======== GIVEN PASSAGE

[Docs] [txt|pdf|xml|html] [Tracker] [Email] [Diff1] [Diff2] [Nits]
Versions: 00 01 02 03 04 05 06 07 08 09 RFC 6129
Network Working Group L. Romary
Internet-Draft TEI Consortium and INRIA
Intended status: Standards Track S. Lundberg
Expires: April 22, 2011 The Royal Library, Copenhagen
October 19, 2010
The 'application/tei+xml' mediatype
draft-lundberg-app-tei-xml-04
Abstract
This document defines the 'application/tei+xml' media type for markup
languages defined in accordance with the Text Encoding and
Interchange guidelines
Status of this Memo
This Internet-Draft is submitted in full conformance with the
provisions of BCP 78 and BCP 79.
Internet-Drafts are working documents of the Internet Engineering
Task Force (IETF). Note that other groups may also distribute
working documents as Internet-Drafts. The list of current Internet-
Drafts is at http://datatracker.ietf.org/drafts/current/.
Internet-Drafts are draft documents valid for a maximum of six months
and may be updated, replaced, or obsoleted by other documents at any
time. It is inappropriate to use Internet-Drafts as reference
material or to cite them other than as "work in progress."
This Internet-Draft will expire on April 22, 2011.
Copyright Notice
Copyright (c) 2010 IETF Trust and the persons identified as the
document authors. All rights reserved.
This document is subject to BCP 78 and the IETF Trust's Legal
Provisions Relating to IETF Documents
(http://trustee.ietf.org/license-info) in effect on the date of
publication of this document. Please review these documents
carefully, as they describe your rights and restrictions with respect
to this document. Code Components extracted from this document must
include Simplified BSD License text as described in Section 4.e of
the Trust Legal Provisions and are provided without warranty as
described in the Simplified BSD License.
Romary & Lundberg Expires April 22, 2011 [Page 1]
Internet-Draft The 'application/tei+xml' mediatype October 2010
Table of Contents
1. Introduction . . . . . . . . . . . . . . . . . . . . . . . . . 3
2. Recognizing TEI files . . . . . . . . . . . . . . . . . . . . 4
3. Fragment identifier . . . . . . . . . . . . . . . . . . . . . 6
4. Security considerations . . . . . . . . . . . . . . . . . . . 7
4.1. Harmful content . . . . . . . . . . . . . . . . . . . . . 7
4.2. Intellectual Property Rights . . . . . . . . . . . . . . . 7
4.3. Authenticity and confidentiality . . . . . . . . . . . . . 7
5. IANA Considerations . . . . . . . . . . . . . . . . . . . . . 9
5.1. Registration of MIME type 'application/tei+xml' . . . . . 9
6. References . . . . . . . . . . . . . . . . . . . . . . . . . . 11
6.1. Normative References . . . . . . . . . . . . . . . . . . . 11
6.2. Informative References . . . . . . . . . . . . . . . . . . 11
Authors' Addresses . . . . . . . . . . . . . . . . . . . . . . . . 12
Romary & Lundberg Expires April 22, 2011 [Page 2]
Internet-Draft The 'application/tei+xml' mediatype October 2010
1. Introduction
Text Encoding and Interchange (TEI) is an international and
interdisciplinary standard that is widely used by libraries, museums,
publishers, and individual scholars to represent all kinds of textual
material for online research and teaching.[TEI]
This document defines the 'application/tei+xml' media type in
accordance with [RFC3023] in order enable generic XML processing of
TEI documents on the Internet.

================
======== DATASET ROWS

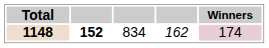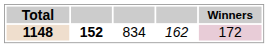1148 | Winners: 174 -> 172
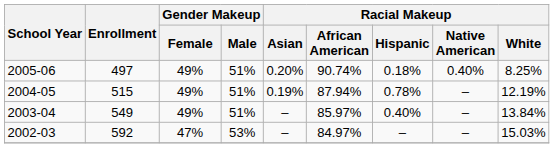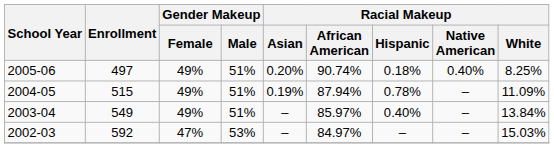2004-05 | Racial Makeup / White: 12.19% -> 11.09%
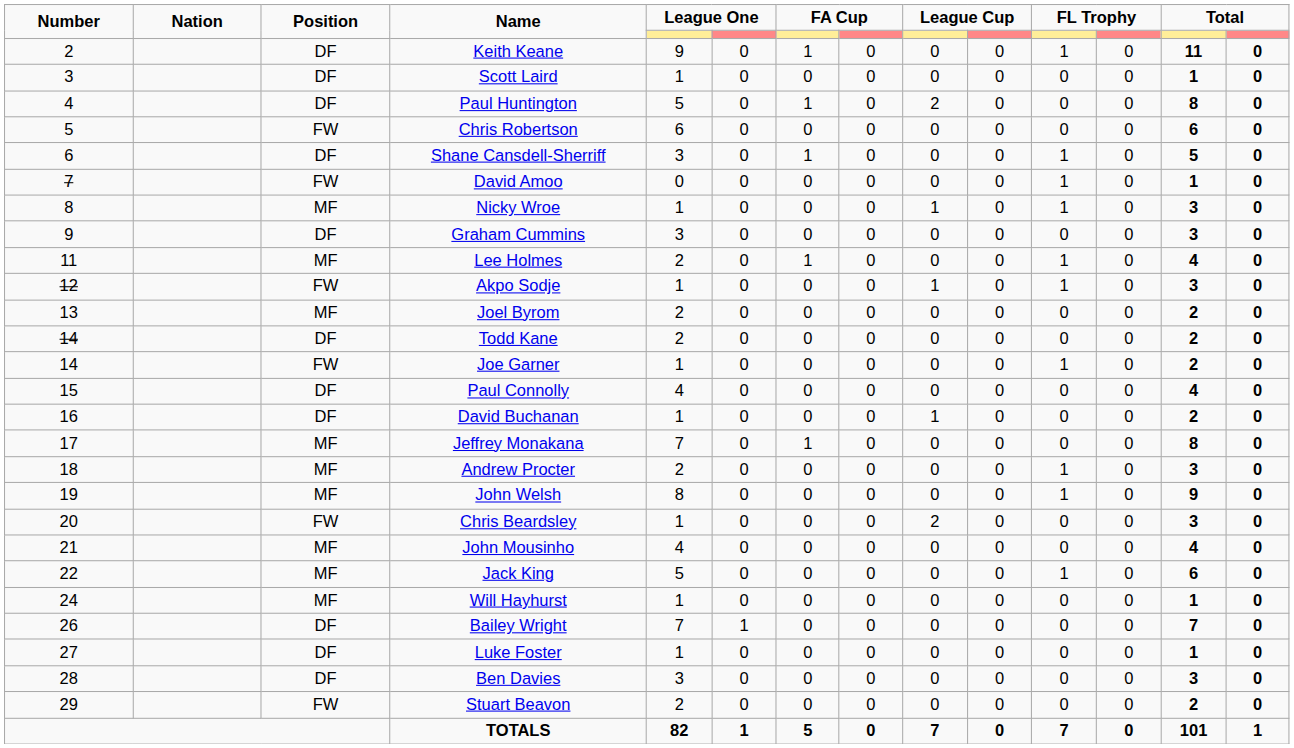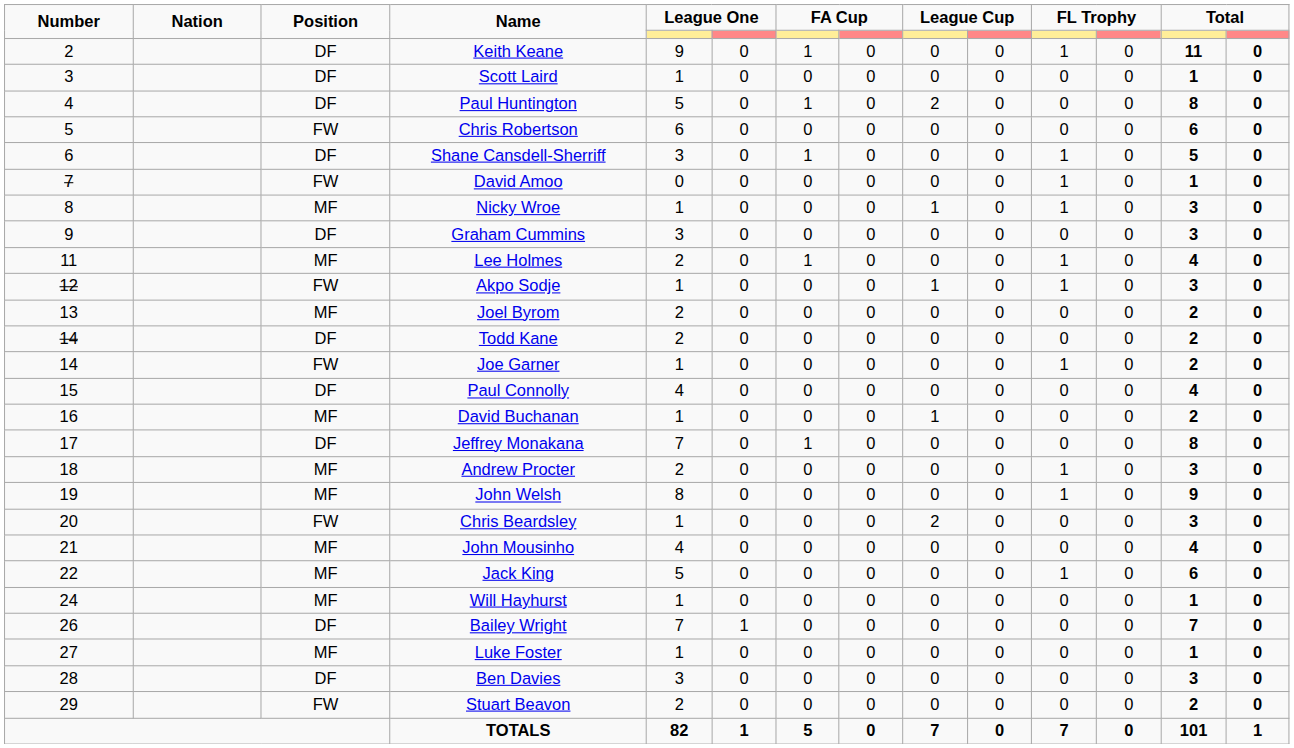David Buchanan | Position: DF -> MF
Jeffrey Monakana | Position: MF -> DF
Luke Foster | Position: DF -> MF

================

• _GOALS_
A. Please arrange every line in the lists of differences as a numbered list, skipping blank lines and leaving the pictures out of your answer.
B. Pick up the draft on the 'application/tei+xml' media type after its last sentence and continue writing it.

• _RESULTS FOR THE EXERCISE_
A.
1. 1148 | Winners: 174 -> 172
2. 2004-05 | Racial Makeup / White: 12.19% -> 11.09%
3. David Buchanan | Position: DF -> MF
4. Jeffrey Monakana | Position: MF -> DF
5. Luke Foster | Position: DF -> MF

B.
Romary & Lundberg Expires April 22, 2011 [Page 3]
Internet-Draft The 'application/tei+xml' mediatype October 2010
2. Recognizing TEI files
TEI files are XML documents or fragments having the root element in a
TEI namespace. TEI namespace URIs start with
http://www.tei-c.org/ns/ followed by the version number of the
namespace. The current namespace is http://www.tei-c.org/ns/1.0
In general, a [TEI] file usually contains either of the strings
<TEI
<teiCorpus
near the beginning, and usually after an XML declaration on the first
line, i.e., a string like "<?xml ... ?>".
The teiCorpus documents give the possibility to bundle multiple
documents into a single file.
Examples:
A document beginning with <TEI
<?xml version="1.0" encoding="UTF-8" ?>
<TEI xmlns="http://www.tei-c.org/ns/1.0">
<teiHeader>
...
</teiHeader>
<text>
...
</text>
</TEI>
A document beginning with <teiCorpus
Romary & Lundberg Expires April 22, 2011 [Page 4]
Internet-Draft The 'application/tei+xml' mediatype October 2010
<?xml version="1.0" encoding="UTF-8" ?>
<teiCorpus xmlns="http://www.tei-c.org/ns/1.0">
<teiHeader>
...
</teiHeader>
<TEI>
<teiHeader>
...
</teiHeader>
<text>
...
</text>
</TEI>
<TEI>
... second document ...
</TEI>
<TEI>
... third document ...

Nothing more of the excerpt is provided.